The underlying mechanisms by which soya protein with isoflavones may influence BP remain unclear. Isoflavones in soya are widely considered as the major contributors to the hypotensive effects of soya(Reference Rivas, Garay and Escanero3–Reference Welty, Lee and Lew5). It is plausible that isoflavones, as oestrogen mimics, may exhibit antihypertensive activities by stimulating the production of the potent vasodilator NO(Reference Squadrito, Altavilla and Squadrito47). Isolated isoflavones, however, appear to have little effect on BP as observed previously, suggesting the necessity for isoflavones to be ingested in combination with soya protein. Alternatively, hypotensive effects of soya may be mediated not only by oestrogenic mechanisms, but also by other soya components. Arginine, for example, which is a precursor of NO and with a high content in soya protein, might also exert BP-lowering effects(Reference Dudasova and Grancicova48). Additionally, pinitol isolated from soyabeans has been documented to significantly decrease BP in patients with type 2 diabetes(Reference Kim, Kim and Kang49).

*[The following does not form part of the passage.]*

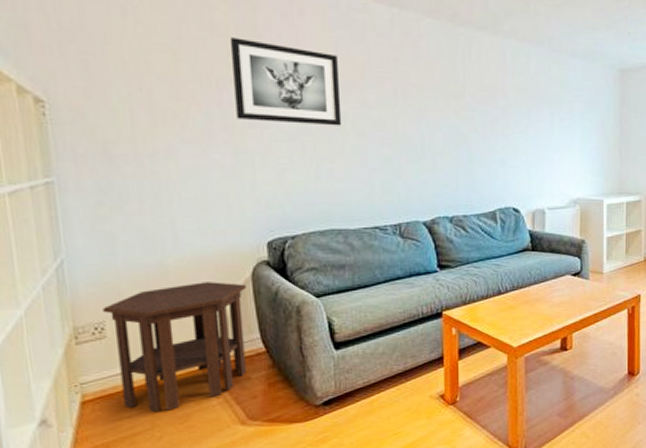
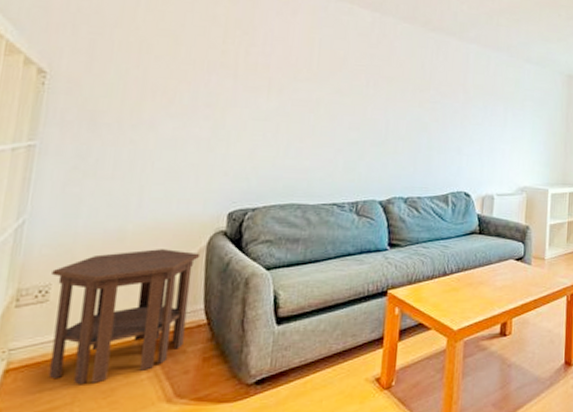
wall art: present [229,37,342,126] -> none [221,28,321,110]

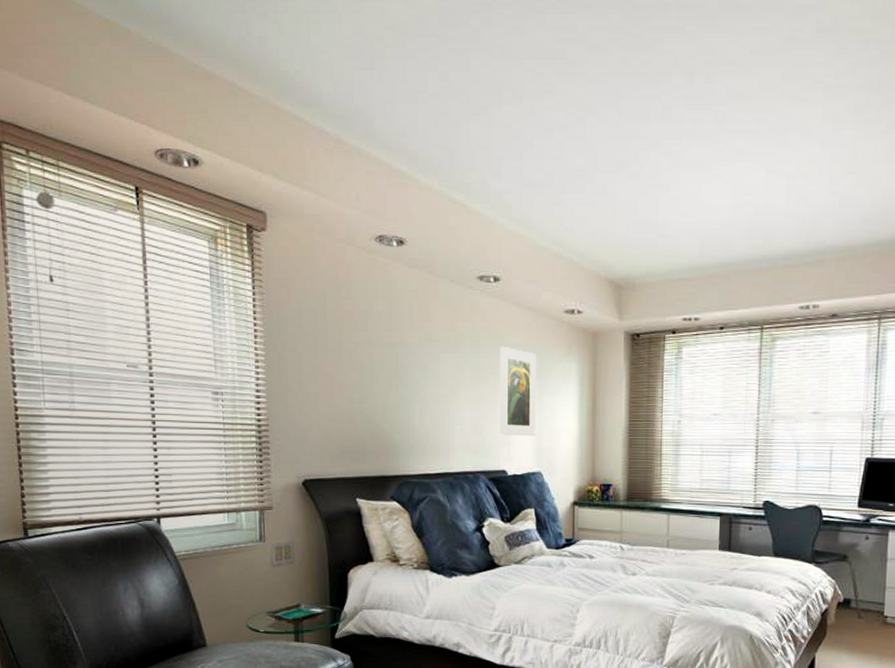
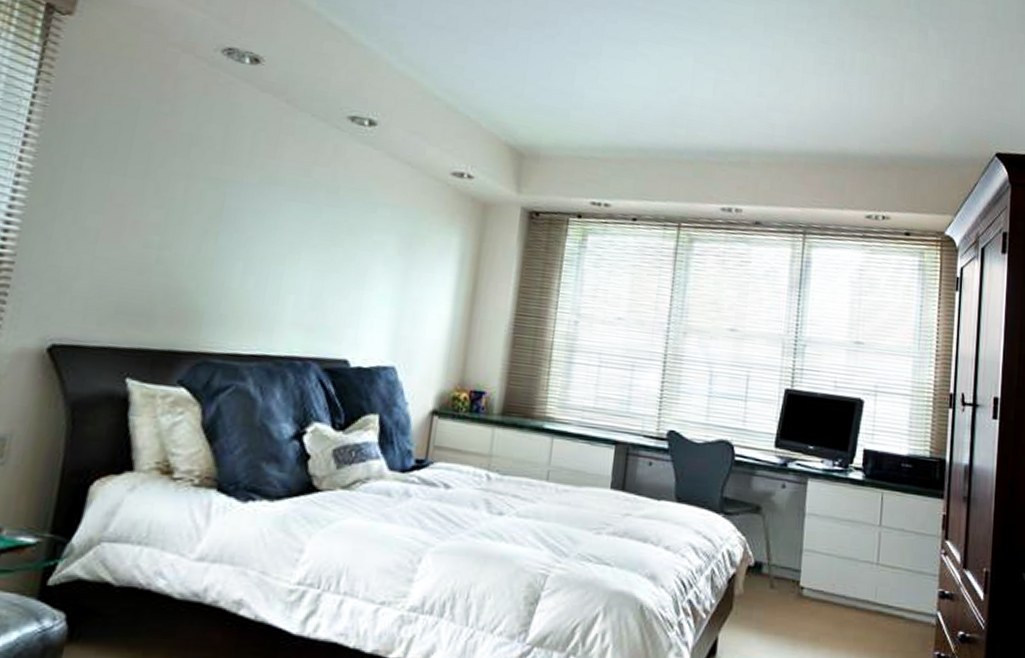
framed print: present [499,346,536,435] -> none [346,203,409,319]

Equol, a metabolite of the soya isoflavone daidzein produced by gut bacteria, has recently received considerable interest due to its higher bioactivity compared with other isoflavones(Reference Setchell, Brown and Lydeking-Olsen50). Because only approximately 30–50 % of the population is able to metabolise daidzein to equol, conflicting results from previous studies have led to the ‘equol hypothesis’ that equol producers are more likely to benefit from consuming soya foods than non-equol producers(Reference Setchell, Brown and Lydeking-Olsen50). However, several clinical studies(Reference Meyer, Larkin and Owen28, Reference Kreijkamp-Kaspers, Kok and Bots33, Reference Tormala, Appt and Clarkson51) investigating the effects of soya isoflavones on BP have observed no significant difference between equol producers and non-equol producers. Limitations of these studies including small sample sizes may result in insufficient statistical power to detect the difference. Thus, the equol hypothesis is not supported by the current evidence and deserves further study.
Conclusions
In summary, current evidence demonstrates that soya protein intake, compared with a control diet, significantly reduces both SBP and DBP, but the BP reductions are related to pre-treatment BP levels of subjects and the type of control diet used as a comparison.
Acknowledgements
The present study was supported in part by grants from the National Natural Science Foundation of China (30771808) and from the Scientific Research Foundation for the Returned Overseas Chinese Scholars, State Education Ministry (K5126829) to L.-Q. Q. All authors have no conflicts of interest. J.-Y. D. and L.-Q. Q. were responsible for the study design, data analyses, interpreting the results, drafting of the manuscript and critical revision of the manuscript for important intellectual contents; J.-Y. D., X. T. and Z.-W. W. were responsible for the literature search and data extraction; P.-C. X. and K. H. assisted in the data analyses and critical revision of the manuscript for important intellectual contents. All authors read and approved the final manuscript.